◆ **BRIEF**: From the records below, pull each line that has "normalized".

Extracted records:

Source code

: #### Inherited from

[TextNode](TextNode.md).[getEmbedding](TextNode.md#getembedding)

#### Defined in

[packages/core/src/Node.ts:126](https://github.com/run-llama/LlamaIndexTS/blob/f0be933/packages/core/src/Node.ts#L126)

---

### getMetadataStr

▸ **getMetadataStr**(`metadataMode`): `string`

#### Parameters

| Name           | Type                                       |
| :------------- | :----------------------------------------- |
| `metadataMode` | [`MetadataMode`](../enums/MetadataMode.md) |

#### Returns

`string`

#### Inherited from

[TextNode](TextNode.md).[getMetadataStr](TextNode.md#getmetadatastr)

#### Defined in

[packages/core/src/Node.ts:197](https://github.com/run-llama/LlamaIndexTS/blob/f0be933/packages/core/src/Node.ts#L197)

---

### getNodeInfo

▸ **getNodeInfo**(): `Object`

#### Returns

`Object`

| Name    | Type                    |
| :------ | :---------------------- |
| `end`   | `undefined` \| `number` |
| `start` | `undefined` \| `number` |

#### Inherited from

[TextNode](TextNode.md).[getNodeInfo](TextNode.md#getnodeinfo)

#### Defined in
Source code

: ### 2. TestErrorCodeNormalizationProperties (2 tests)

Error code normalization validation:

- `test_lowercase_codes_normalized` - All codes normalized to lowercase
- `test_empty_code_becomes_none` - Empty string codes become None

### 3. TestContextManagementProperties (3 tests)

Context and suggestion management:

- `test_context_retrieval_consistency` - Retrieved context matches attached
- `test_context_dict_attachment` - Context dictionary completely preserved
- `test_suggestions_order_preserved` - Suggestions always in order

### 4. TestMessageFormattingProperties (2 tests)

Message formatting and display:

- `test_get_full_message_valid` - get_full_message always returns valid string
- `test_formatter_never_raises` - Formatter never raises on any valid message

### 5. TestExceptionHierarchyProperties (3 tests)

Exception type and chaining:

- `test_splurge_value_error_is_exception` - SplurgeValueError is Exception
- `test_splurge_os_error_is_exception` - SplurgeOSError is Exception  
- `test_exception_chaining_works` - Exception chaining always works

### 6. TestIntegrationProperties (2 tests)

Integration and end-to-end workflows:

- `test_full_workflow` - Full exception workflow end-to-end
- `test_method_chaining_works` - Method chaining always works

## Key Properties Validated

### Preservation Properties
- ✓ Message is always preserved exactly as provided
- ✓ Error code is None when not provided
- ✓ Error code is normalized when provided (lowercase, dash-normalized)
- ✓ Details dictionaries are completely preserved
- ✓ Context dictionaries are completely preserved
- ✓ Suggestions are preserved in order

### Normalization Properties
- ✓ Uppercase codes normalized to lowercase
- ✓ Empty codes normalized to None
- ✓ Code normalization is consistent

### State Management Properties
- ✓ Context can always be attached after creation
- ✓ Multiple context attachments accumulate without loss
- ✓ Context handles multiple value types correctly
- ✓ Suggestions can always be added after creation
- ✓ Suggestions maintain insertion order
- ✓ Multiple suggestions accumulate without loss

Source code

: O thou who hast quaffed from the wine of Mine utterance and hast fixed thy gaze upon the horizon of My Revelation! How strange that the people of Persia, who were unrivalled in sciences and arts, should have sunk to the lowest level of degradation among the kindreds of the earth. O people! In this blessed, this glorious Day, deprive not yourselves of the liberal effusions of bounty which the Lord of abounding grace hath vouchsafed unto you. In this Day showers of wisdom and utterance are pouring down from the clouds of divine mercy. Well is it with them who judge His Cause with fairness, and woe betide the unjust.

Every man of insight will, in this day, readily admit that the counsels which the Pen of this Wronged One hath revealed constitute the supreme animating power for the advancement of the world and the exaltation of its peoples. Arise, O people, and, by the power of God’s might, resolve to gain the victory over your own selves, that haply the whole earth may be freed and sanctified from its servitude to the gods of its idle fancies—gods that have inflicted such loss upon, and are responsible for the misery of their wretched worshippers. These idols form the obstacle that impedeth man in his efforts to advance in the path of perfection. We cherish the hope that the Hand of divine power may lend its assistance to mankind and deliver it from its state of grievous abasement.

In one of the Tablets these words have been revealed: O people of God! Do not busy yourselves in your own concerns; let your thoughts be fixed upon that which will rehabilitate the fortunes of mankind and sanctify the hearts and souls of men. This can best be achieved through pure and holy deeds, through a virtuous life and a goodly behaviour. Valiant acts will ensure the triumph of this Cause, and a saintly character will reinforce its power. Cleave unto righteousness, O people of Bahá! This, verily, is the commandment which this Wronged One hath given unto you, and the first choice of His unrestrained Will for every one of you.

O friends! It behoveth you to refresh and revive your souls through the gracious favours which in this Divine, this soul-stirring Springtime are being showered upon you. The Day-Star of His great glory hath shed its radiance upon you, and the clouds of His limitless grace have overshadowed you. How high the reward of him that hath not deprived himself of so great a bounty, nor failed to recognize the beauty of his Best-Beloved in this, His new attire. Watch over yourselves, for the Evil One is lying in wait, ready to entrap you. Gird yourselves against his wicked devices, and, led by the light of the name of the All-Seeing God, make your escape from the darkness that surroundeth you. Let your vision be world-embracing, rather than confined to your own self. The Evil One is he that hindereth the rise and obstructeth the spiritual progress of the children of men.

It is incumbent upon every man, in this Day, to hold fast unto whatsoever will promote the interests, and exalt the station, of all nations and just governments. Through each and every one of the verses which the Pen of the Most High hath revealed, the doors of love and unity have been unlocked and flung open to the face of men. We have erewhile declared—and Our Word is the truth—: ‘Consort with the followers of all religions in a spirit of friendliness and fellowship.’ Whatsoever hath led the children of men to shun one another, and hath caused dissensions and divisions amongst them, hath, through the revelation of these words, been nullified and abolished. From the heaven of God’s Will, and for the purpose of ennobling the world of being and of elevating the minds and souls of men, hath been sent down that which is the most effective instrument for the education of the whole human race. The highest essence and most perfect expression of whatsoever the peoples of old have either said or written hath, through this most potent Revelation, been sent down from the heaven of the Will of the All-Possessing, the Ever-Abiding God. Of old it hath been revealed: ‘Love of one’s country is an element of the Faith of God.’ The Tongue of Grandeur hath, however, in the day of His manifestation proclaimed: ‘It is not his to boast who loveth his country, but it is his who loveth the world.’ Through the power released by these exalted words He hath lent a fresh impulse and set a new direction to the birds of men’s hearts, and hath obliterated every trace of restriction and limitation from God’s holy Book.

◆ **EXERCISE OUTPUT**:
- `test_lowercase_codes_normalized` - All codes normalized to lowercase
- ✓ Error code is normalized when provided (lowercase, dash-normalized)
- ✓ Uppercase codes normalized to lowercase
- ✓ Empty codes normalized to None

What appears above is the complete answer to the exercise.